When I opened the results of my middle school son’s statewide standardized math and reading tests, I wasn’t sure what I expected. So, I guess I was relieved when I saw that his score was right at the top of the bell curve. Having ADHD and a pretty strong aversion to testing, this was a success – it was a huge win that he kept improving and didn’t fall behind in our journey with ADHD.
So far, his academic assessments are very consistent with grades and teacher reports. I can safely assume that his current academic performance is average for his age. But is this okay?
Instinctively, my gut said “yes.” My gut tells me that if he is of good character, kind, and not backward, I should be perfectly content. But then, a hint of self-doubt creeps in Again, I’m guessing that his current grades and level of achievement – even in sixth grade – may impact his future.
I quickly got caught up in thinking: Does all this really matter? perhaps. Does his academic performance reflect his earning potential as an adult? His skill set? Is he capable of coping with life’s difficulties? Looking around at the adults I’ve known since childhood, I think the answer is no. Of course, being at the top or bottom of your academic class can affect future opportunities, but being in the middle can make no difference.
Should I push him to achieve his goals? more? I think he’s doing his best. But as his parent, I think My job is to encourage extra help, tutoring, etc. to help him achieve a higher level of academic success than he could achieve on his own. I’m confused whether The middle is good enough or should I do more to push him.
These questions feel very meaningful and chaos.

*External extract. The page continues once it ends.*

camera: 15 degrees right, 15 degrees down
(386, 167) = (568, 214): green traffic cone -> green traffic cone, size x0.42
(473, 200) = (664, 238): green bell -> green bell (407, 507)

He is my eldest son, and this is my first time answering questions from older children, and to be honest, I feel incapable of doing so. So, to figure this out, I asked myself a big, simple question: What is the most important thing I want for my son?
The answer is always happiness. Of course, there’s a lot more to the longer, more detailed answer – but ultimately, I want him to grow up to be a happy man.
Will his high school grades affect this? Or are the two even related? I have no idea. But I was worried that I would mess it up and that his failure would be because of me.
When I look at the seemingly happy adults around me, the secrets to happiness don’t seem to be the same. My smartest friends are not always the happiest, richest, or most accomplished. Their happiness may be the product of many different things throughout their lives. Is educational success also paramount?
My gut told me I needed to calm down. Now I see a Kind, sociable, very funny, compassionate kid. He looked happy and I felt like I had to trust that he was going to be okay.